Suddenly, Frum was deluged with media requests. He appeared on "NBC Nightly News," ABC's "World News Tonight," CNN and National Public Radio.
He has stayed on the offense for National Review Online, writing that if conservatives accept the Miers nomination, they "will be jettisoning every principle in favor of just this one: the leader is always right. That's not just unconservative. It's un-American." This week, he felt compelled to deny that he has "some secret personal motive" for opposing Miers.
"My conservatism is about ideas, not personalities," he wrote. "It is very dispiriting to me that we have reached a point where the honest expression of a conscientious belief is interpreted by many to be a disguised expression of a personal animus."

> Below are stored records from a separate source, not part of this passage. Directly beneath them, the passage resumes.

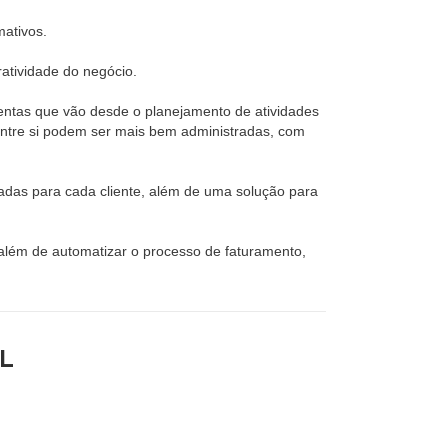
mativos.
ratividade do negócio.
entas que vão desde o planejamento de atividades
 entre si podem ser mais bem administradas, com
tadas para cada cliente, além de uma solução para
 além de automatizar o processo de faturamento,
L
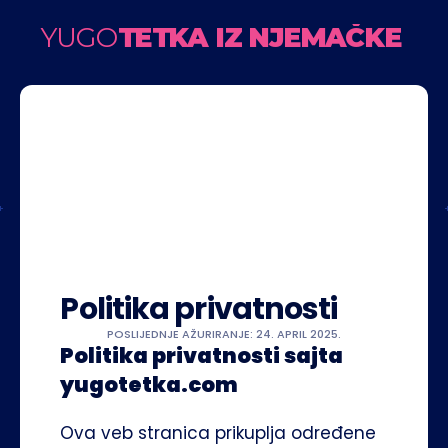
YUGO
TETKA IZ NJEMAČKE
Politika privatnosti
POSLIJEDNJE AŽURIRANJE: 24. APRIL 2025.
Politika privatnosti sajta 
yugotetka.com
Ova veb stranica prikuplja određene 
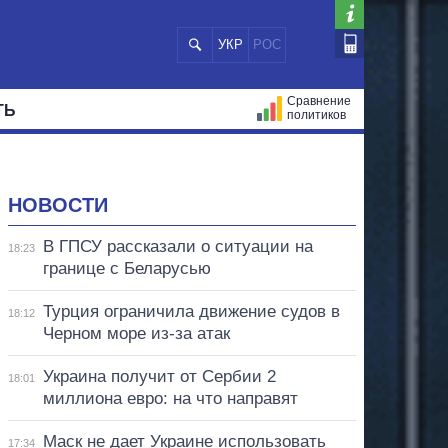
УКР
РОС
Сравнение
ТЬ
политиков
СТРАЦИЙ
МЭРЫ
ВСЕ ПЕРСОНЫ
НОВОСТИ
В ГПСУ рассказали о ситуации на
18:23
границе с Беларусью
Турция ограничила движение судов в
18:12
Черном море из-за атак
Украина получит от Сербии 2
18:01
миллиона евро: на что направят
Маск не дает Украине использовать
17:34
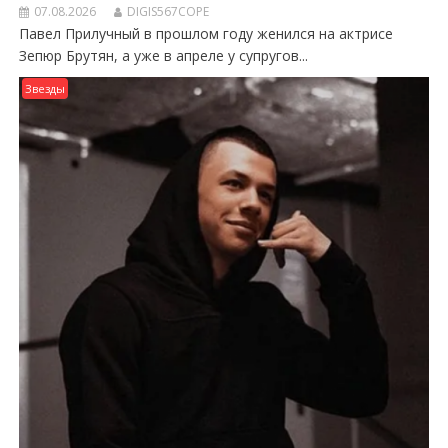
07.08.2026
DIGIS567COPE
Павел Прилучный в прошлом году женился на актрисе
Зепюр Брутян, а уже в апреле у супругов...
Звезды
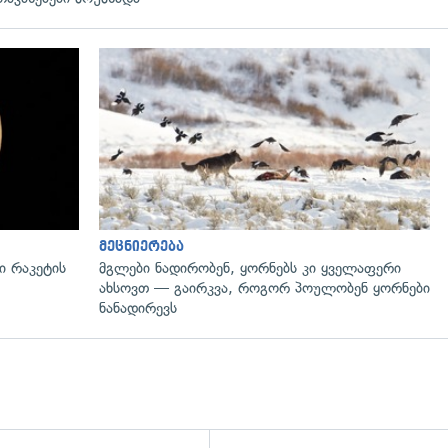
გადახედვა
მეცნიერება
 რაკეტის
მგლები ნადირობენ, ყორნებს კი ყველაფერი
ახსოვთ — გაირკვა, როგორ პოულობენ ყორნები
ნანადირევს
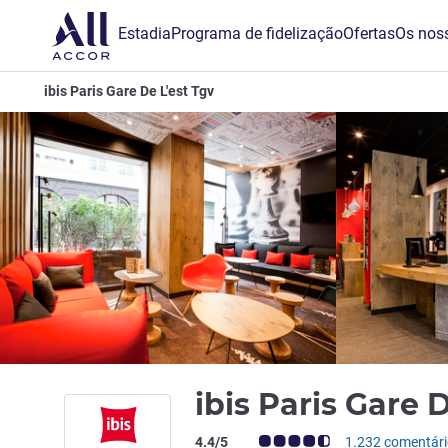
Estadia
Programa de fidelização
Ofertas
Os noss
ibis Paris Gare De L'est Tgv
ibis Paris Gare 
Nota clientes Avis (Classificação ALL)
4.4/5
1.232 comentár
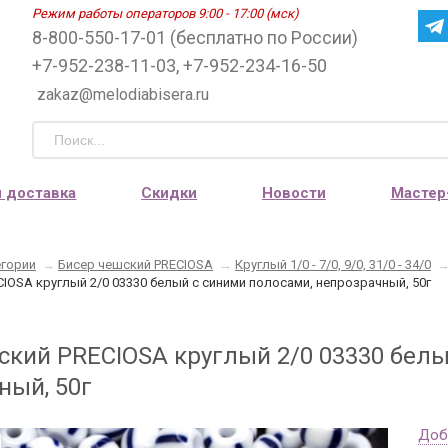
Режим работы операторов 9:00 - 17:00 (мск)
8-800-550-17-01 (бесплатно по России)
+7-952-238-11-03, +7-952-234-16-50
zakaz@melodiabisera.ru
и доставка
Скидки
Новости
Мастер
егории
→
Бисер чешский PRECIOSA
→
Круглый 1/0 - 7/0, 9/0, 31/0 - 34/0
IOSA круглый 2/0 03330 белый с синими полосами, непрозрачный, 50г
ский PRECIOSA круглый 2/0 03330 белы
ный, 50г
Доб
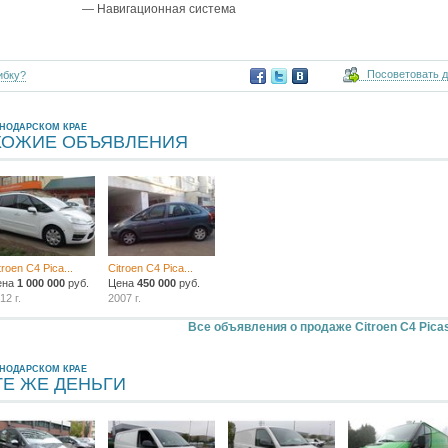
— Навигационная система
Посоветовать 
ибку?
СНОДАРСКОМ КРАЕ
ХОЖИЕ ОБЪЯВЛЕНИЯ
troen C4 Pica...
Citroen C4 Pica...
ена
1 000 000
руб.
Цена
450 000
руб.
12 г.
2007 г.
Все объявления о продаже Citroen C4 Pica
СНОДАРСКОМ КРАЕ
ТЕ ЖЕ ДЕНЬГИ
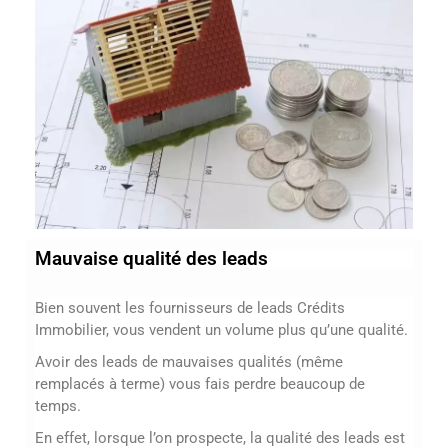
Mauvaise qualité des leads
Bien souvent les fournisseurs de leads Crédits
Immobilier, vous vendent un volume plus qu’une qualité.
Avoir des leads de mauvaises qualités (même
remplacés à terme) vous fais perdre beaucoup de
temps.
En effet, lorsque l’on prospecte, la qualité des leads est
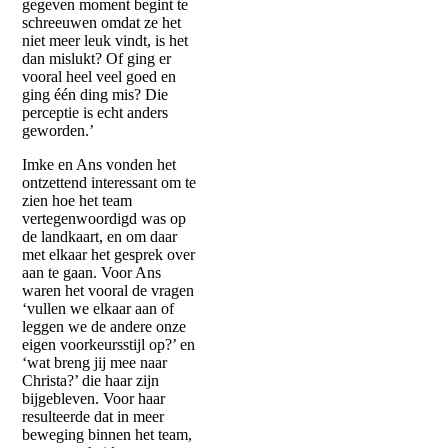
gegeven moment begint te
schreeuwen omdat ze het
niet meer leuk vindt, is het
dan mislukt? Of ging er
vooral heel veel goed en
ging één ding mis? Die
perceptie is echt anders
geworden.’
Imke en Ans vonden het
ontzettend interessant om te
zien hoe het team
vertegenwoordigd was op
de landkaart, en om daar
met elkaar het gesprek over
aan te gaan. Voor Ans
waren het vooral de vragen
‘vullen we elkaar aan of
leggen we de andere onze
eigen voorkeursstijl op?’ en
‘wat breng jij mee naar
Christa?’ die haar zijn
bijgebleven. Voor haar
resulteerde dat in meer
beweging binnen het team,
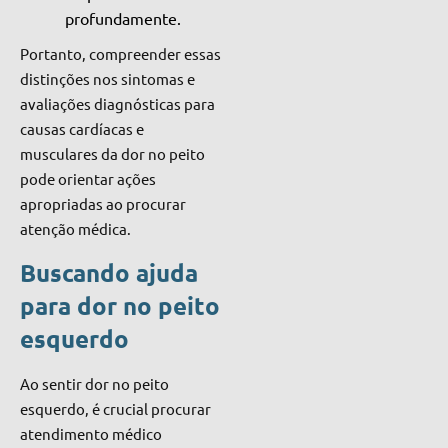
profundamente.
Portanto, compreender essas
distinções nos sintomas e
avaliações diagnósticas para
causas cardíacas e
musculares da dor no peito
pode orientar ações
apropriadas ao procurar
atenção médica.
Buscando ajuda
para dor no peito
esquerdo
Ao sentir dor no peito
esquerdo, é crucial procurar
atendimento médico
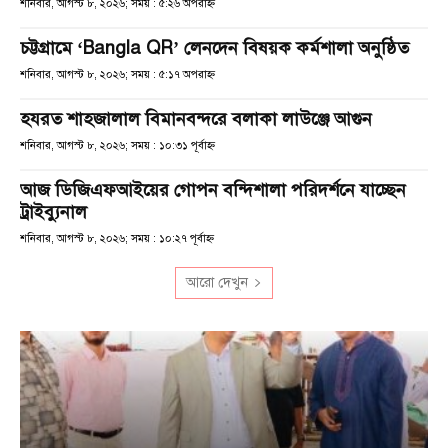
শনিবার, আগস্ট ৮, ২০২৬; সময় : ৫:২৬ অপরাহ্ণ
চট্টগ্রামে ‘Bangla QR’ লেনদেন বিষয়ক কর্মশালা অনুষ্ঠিত
শনিবার, আগস্ট ৮, ২০২৬; সময় : ৫:১৭ অপরাহ্ণ
হযরত শাহজালাল বিমানবন্দরে বলাকা লাউঞ্জে আগুন
শনিবার, আগস্ট ৮, ২০২৬; সময় : ১০:৩১ পূর্বাহ্ণ
আজ ডিজিএফআইয়ের গোপন বন্দিশালা পরিদর্শনে যাচ্ছেন
ট্রাইব্যুনাল
শনিবার, আগস্ট ৮, ২০২৬; সময় : ১০:২৭ পূর্বাহ্ণ
আরো দেখুন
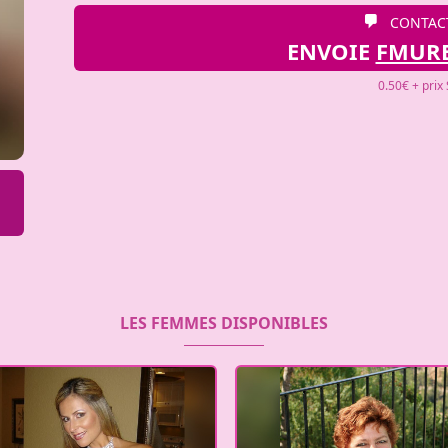
CONTAC
ENVOIE
FMUR
0.50€ + prix
LES FEMMES DISPONIBLES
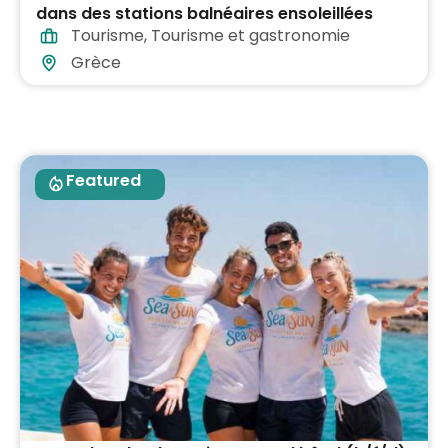
dans des stations balnéaires ensoleillées
Tourisme
,
Tourisme et gastronomie
partout en Grèce
Grèce
Featured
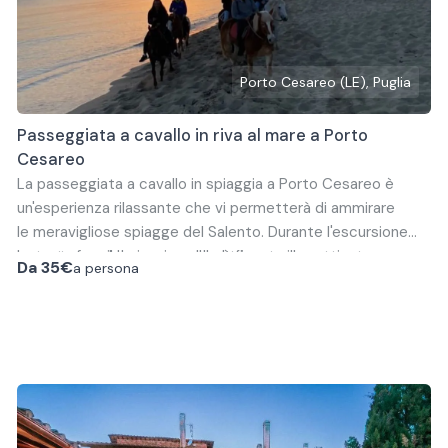
Porto Cesareo (LE), Puglia
Passeggiata a cavallo in riva al mare a Porto
Cesareo
La passeggiata a cavallo in spiaggia a Porto Cesareo è
un'esperienza rilassante che vi permetterà di ammirare
le meravigliose spiagge del Salento. Durante l'escursione
potrete fare il bagno in sella al tuo cavallo.
La partenza del giro a cavallo è fissata in mattinata
Da
35€
a persona
(durata 2 ore e 30 minuti) o nel pomeriggio (durata 1 ora).
La gita mattutina comprende una colazione in maneggio
prima di partire verso il mare, dove accederete alla
La gita del pomeriggio invece non arriva fino alla spiaggia,
spiaggia con i cavalli
viene fatta vista mare, passando sulle scogliere.
Vi verrà fornita tutta l’attrezzatura necessaria per
montare a cavallo, caschetto compreso. Il prezzo è
complessivo dell’assicurazione.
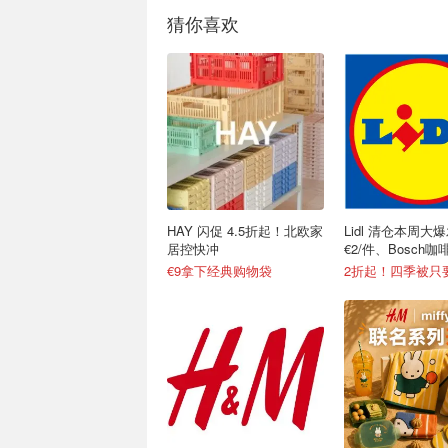
猜你喜欢
HAY 闪促 4.5折起！北欧家
Lidl 清仓本周大
居控快冲
€2/件、Bosch咖
€9拿下经典购物袋
2折起！四季被只要€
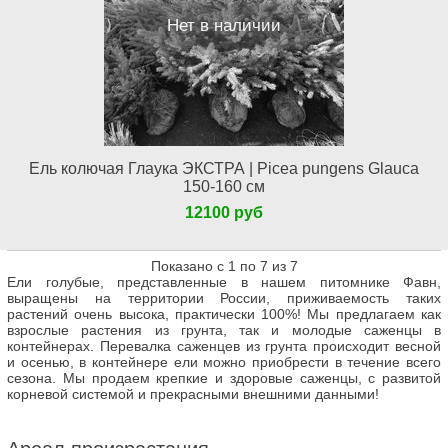
Нет в наличии
Ель колючая Глаука ЭКСТРА | Picea pungens Glauca
150-160 см
12100 руб
Показано с 1 по 7 из 7
Ели голубые, представленные в нашем питомнике Фавн,
выращены на территории России, приживаемость таких
растений очень высока, практически 100%! Мы предлагаем как
взрослые растения из грунта, так и молодые саженцы в
контейнерах. Перевалка саженцев из грунта происходит весной
и осенью, в контейнере ели можно приобрести в течение всего
сезона. Мы продаем крепкие и здоровые саженцы, с развитой
корневой системой и прекрасными внешними данными!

The attacks on Frum, says National Review Editor Rich Lowry, "are arguments of last resort when you have nothing better to say. . . . He's close to these people, so it's particularly hard to say things he knows they're going to take major exception to. It's very principled and courageous of him to be so out front on this from Day One."
After taking a Yom Kippur blogging break, Frum helped draft a petition against Miers for conservatives to sign, which quickly garnered 3,000 signatures. "It is madness," he wrote last week, "for a 37% president to declare war on his strongest supporters, but that is exactly the strategy that this unwise nomination has forced upon President Bush."
Punctured Tire
The ad submitted to the Detroit News was not exactly subtle.
Toyota and Hyundai operate "in countries that sponsor terrorism," it said, while General Motors does not.
Jim Doyle of the Level Field Institute, funded by retirees and suppliers of the Big Three automakers, says the News questioned the assertion, which he explained was based on State Department findings about Sudan and Iran. Then a News advertising executive told him the ad was being rejected because her bosses had decided it was "inflammatory to our advertisers." Says Doyle: "I didn't expect to get censored in Detroit."
The same ad, by the way, has run in Roll Call and been accepted by The Washington Post for this week.
So was the News protecting its automobile advertisers? Henry Ford, the paper's vice president for marketing, says he has "no comment other than it was a simple business decision."